Note, though, that I said “almost”. Unfortunately is does not support segmenting my subscriptions. I do not even know now many feeds I subscribe to these days. I do know that is too many to read them all, all of the time. So I have segmented my subscriptions into basically three groups:
- friends and the comment feed from my blog
- feeds which I as least scan practically every post (right up until I see “Sox” or “Yankees”, at which point I seriously consider unsubscribing)
- everything else tagged by major subject area
I read posts by friends and comments on my own blog first. Then I read every thing that is new in the the middle priority group in chronological order. I think order is very important in conversations and the canonical newest first order of most aggregators mostly just annoys me. I only get to the third group when I have time. When I do, choose a subject that seems interesting that day and read the entries in reverse chronological order until I run out of time. In the lower priority bucket the newest first order works because I have already conceded that I am not going to read it all so I cannot really follow the conversations.
As far as I can tell, there is really only one big bucket of posts in Google Reader. That fits their M.O. but does not really work for me. I would never get any work done if I actually looked at all the feeds to which I subscribe every day. You can limit the articles to those with a particular tag which might work except I really think I want to seen if there are any unread entries in the higher priority buckets with out actually going to a different URI (the only easy way to filter on a tag, that I could find, is to go to a URI that looks like http://www.google.com/reader/lens/user/03449734039335303102/label/friend).
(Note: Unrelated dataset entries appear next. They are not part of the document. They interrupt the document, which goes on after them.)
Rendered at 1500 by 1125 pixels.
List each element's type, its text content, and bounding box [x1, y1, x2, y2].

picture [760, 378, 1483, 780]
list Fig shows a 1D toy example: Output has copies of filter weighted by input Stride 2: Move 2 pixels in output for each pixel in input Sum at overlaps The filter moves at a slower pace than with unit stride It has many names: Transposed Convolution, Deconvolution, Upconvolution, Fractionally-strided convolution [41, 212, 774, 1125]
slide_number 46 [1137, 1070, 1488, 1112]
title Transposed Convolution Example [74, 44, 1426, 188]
I suppose I could unsubscribe from the feeds I do not read every day but I do read those lower priority feeds regularly and I do not want to loose them as they often have good posts. Anyway, if I did that then I would just be bored when I am procrastinating. I just occurred to me that the “relevance” ordering provided by the Google Reader might be really useful in this lower priority bucket.
I doubt that Google Reader will ever meet my segmenting/privatization and ordering needs which is quite unfortunate because the article reading model is pretty much perfect as far as I am concerned. So I guess what I am saying is that if anyone knows of an aggregator that works like Google Reader but has multiple buckets and can sort the entries in chronological order, I would really like to know about it.
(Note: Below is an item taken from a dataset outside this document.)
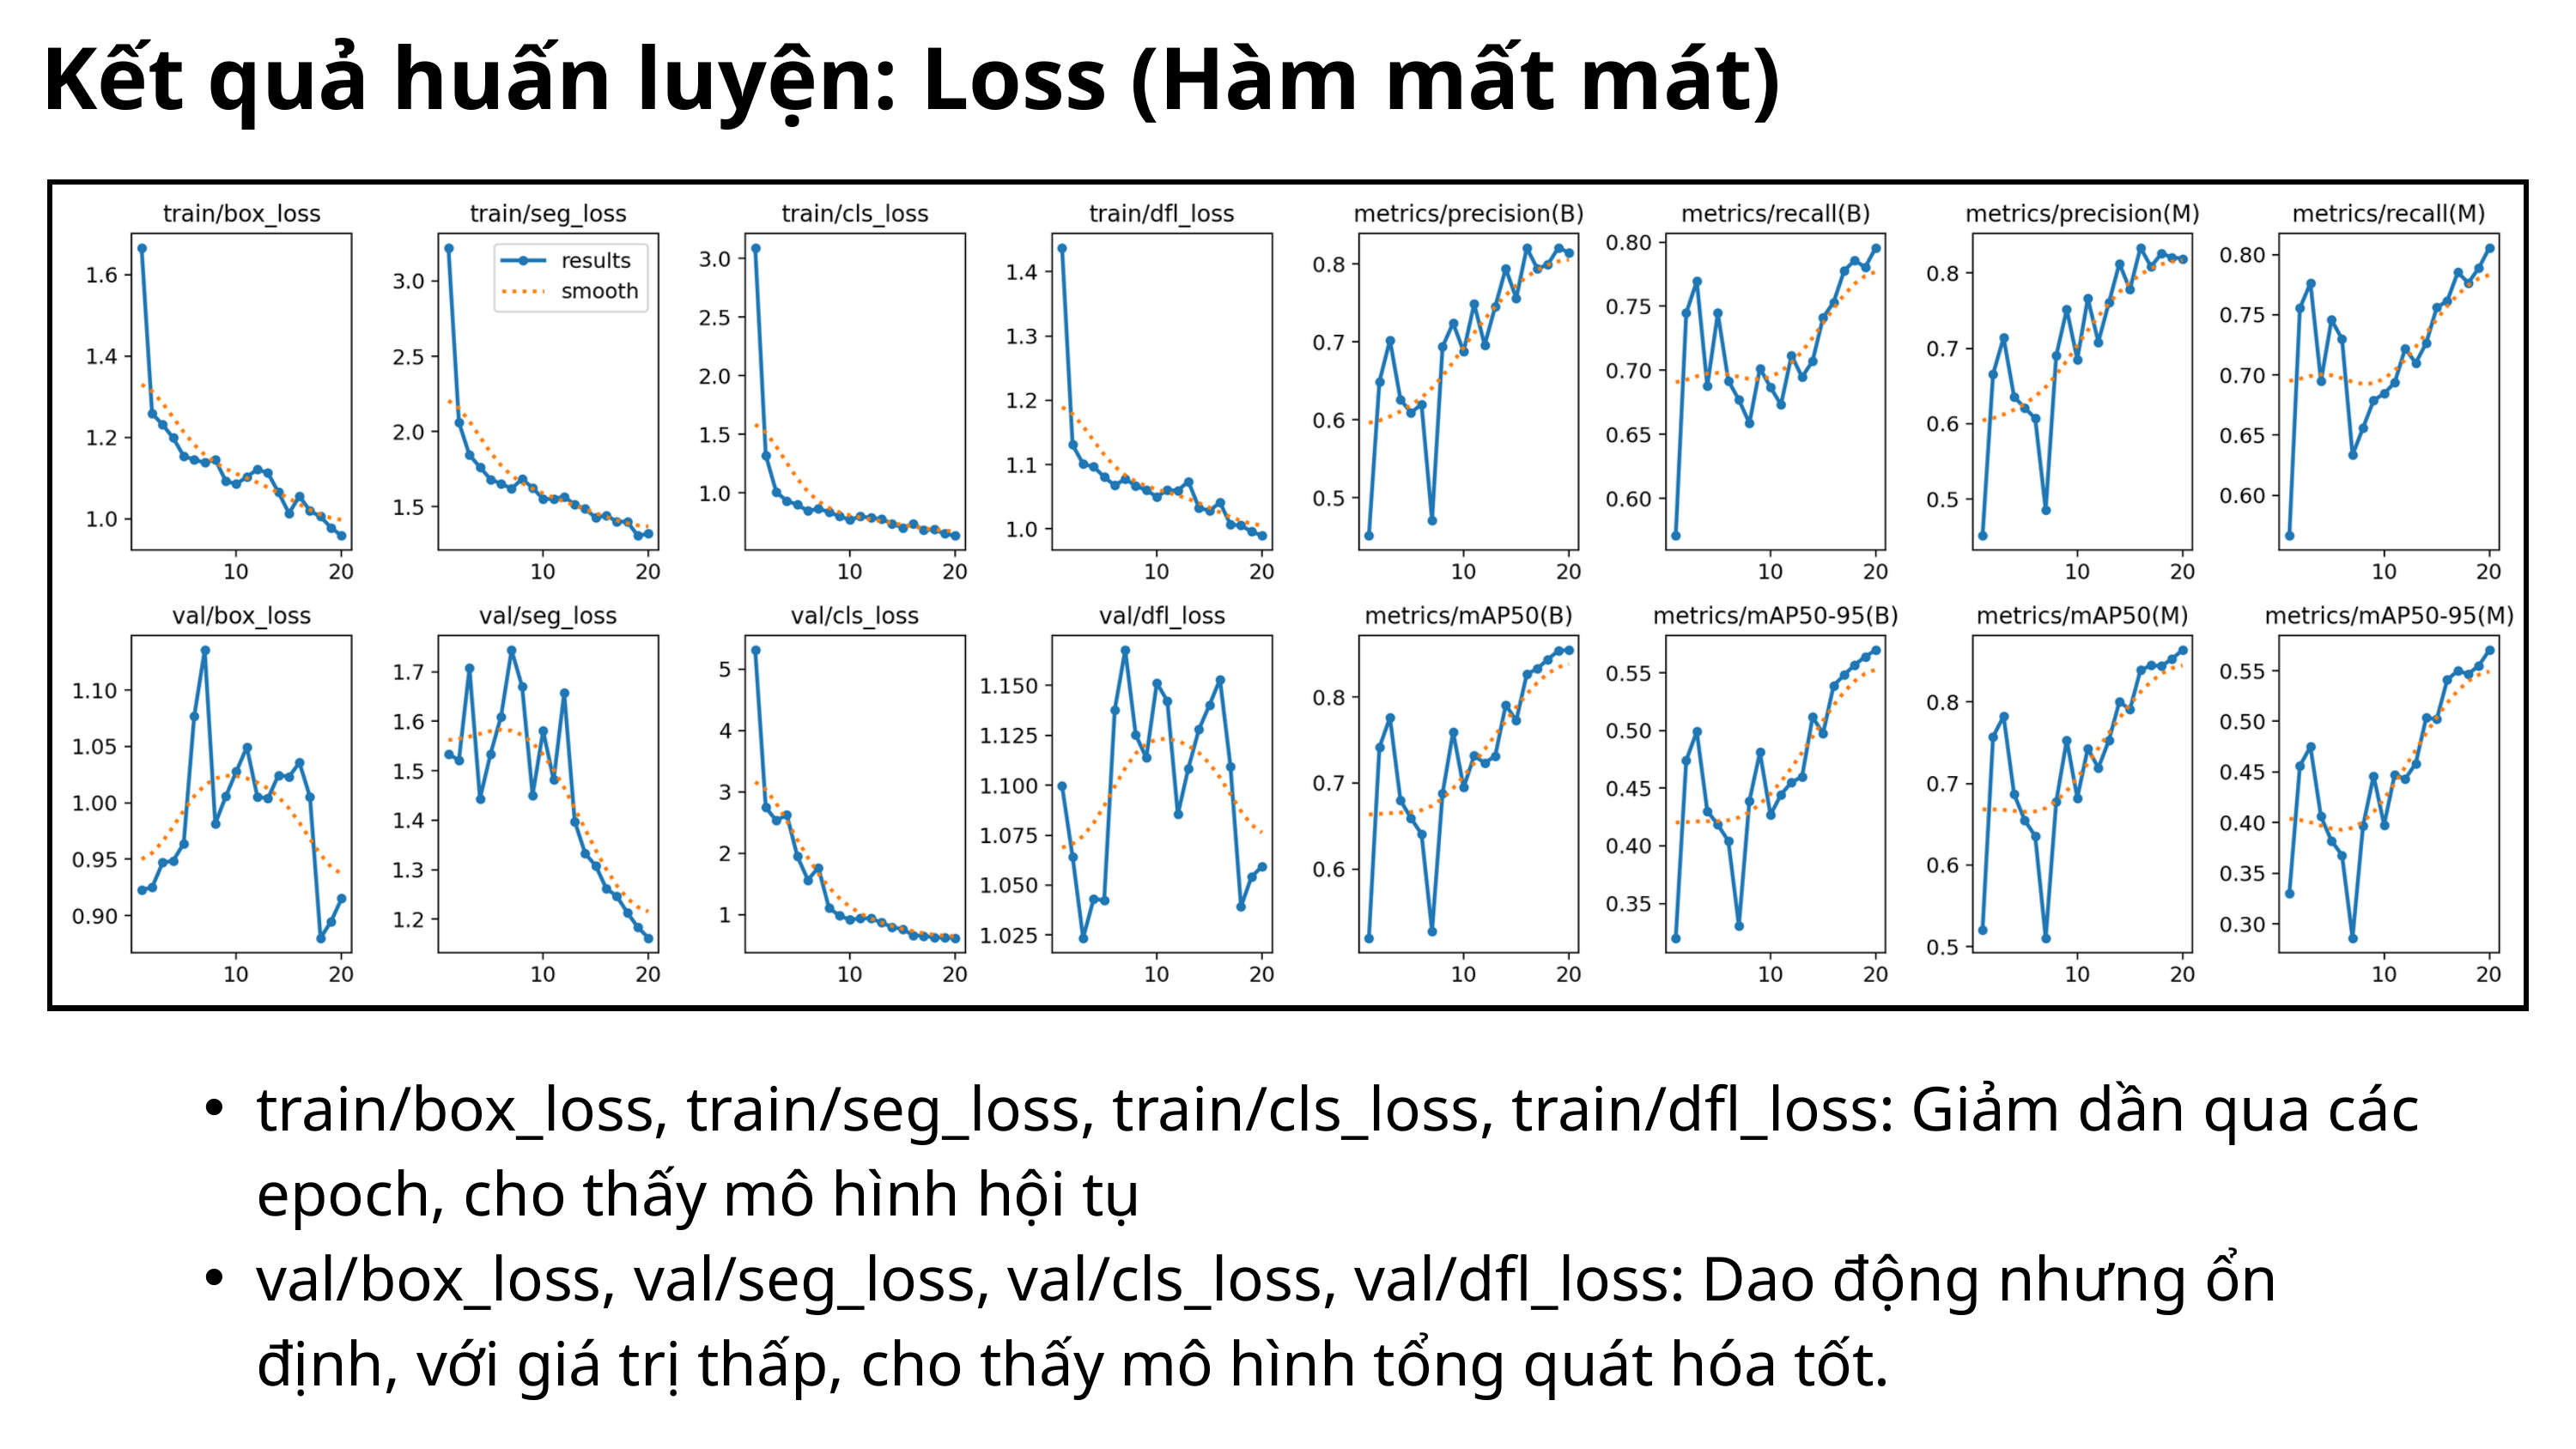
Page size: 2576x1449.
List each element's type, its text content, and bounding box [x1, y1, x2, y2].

Just so there is no confusion, Google Reader is really buggy, just like everyone else says, but I tried to ignore that and focus on what appears to function as design.
07 Oct 2005
•
Software Development
David Berlind explains why DRM is so dangerous.
Copyright holders are certainly entitled to charge what they want for their music and let the market decide, and if the content is good enough and the price is right, I’m happy to pay. But, judging by reality (how DRM is being used), DRM’s goal apparently doesn’t stop there. Instead of managing my fair use rights to the content I’m paying for, it’s restricting them. Thus, the R in DRM is really for Restrictions, not Rights.
He goes on to describe how DRM leads a technological monoculture and how that monoculture negatively affects both content consumers and producers. I decided a while ago that I would never own an iPod, because I refused to conspire against my peers, children and self by paying Apple money to be evil. However, Mr Berlind does a much better job defending my choice than I ever have.
06 Oct 2005
•
Software Development
Jeremy Zawodny has a interesting essay about how the current set of tools we have for manages conversations suck. This part, in particular, really struck a nerve for me.
It took me a while to figure this out, but every aggregator I’ve seen has completely fails to make it easy to stay engaged in a discussion taking place in comments on one or more blog posts. I typically comment on a blog post and never remember to go back to see if anyone else commented on what I said. That’s not much of a “conversation,” is it?
I use Rojo as my aggregator these days. It is pretty good (the best I have found so far) for reading stuff but, as Mr. Zawodny points out, it completely fails to help me engage in conversations. Worse it actually gets in the way, sometimes. For example, it obfuscates the links to the posts so that I cannot just do a “Copy Link Location” in my aggregator and then paste them into my blog. I am forced to click the obfuscated link provided by Rojo and then copy the real link from the address bar after the page has loaded.
05 Oct 2005
•
Software Development
I came across Notes on Postmodern Programming today. While reading it I first thought I am a post-modern programmer, then I decided that I am a modern programmer with post-modern tendencies, and finally I concluded that I am not sure which I am. :) Either way it is a fairly brilliant read with lots of food for thought.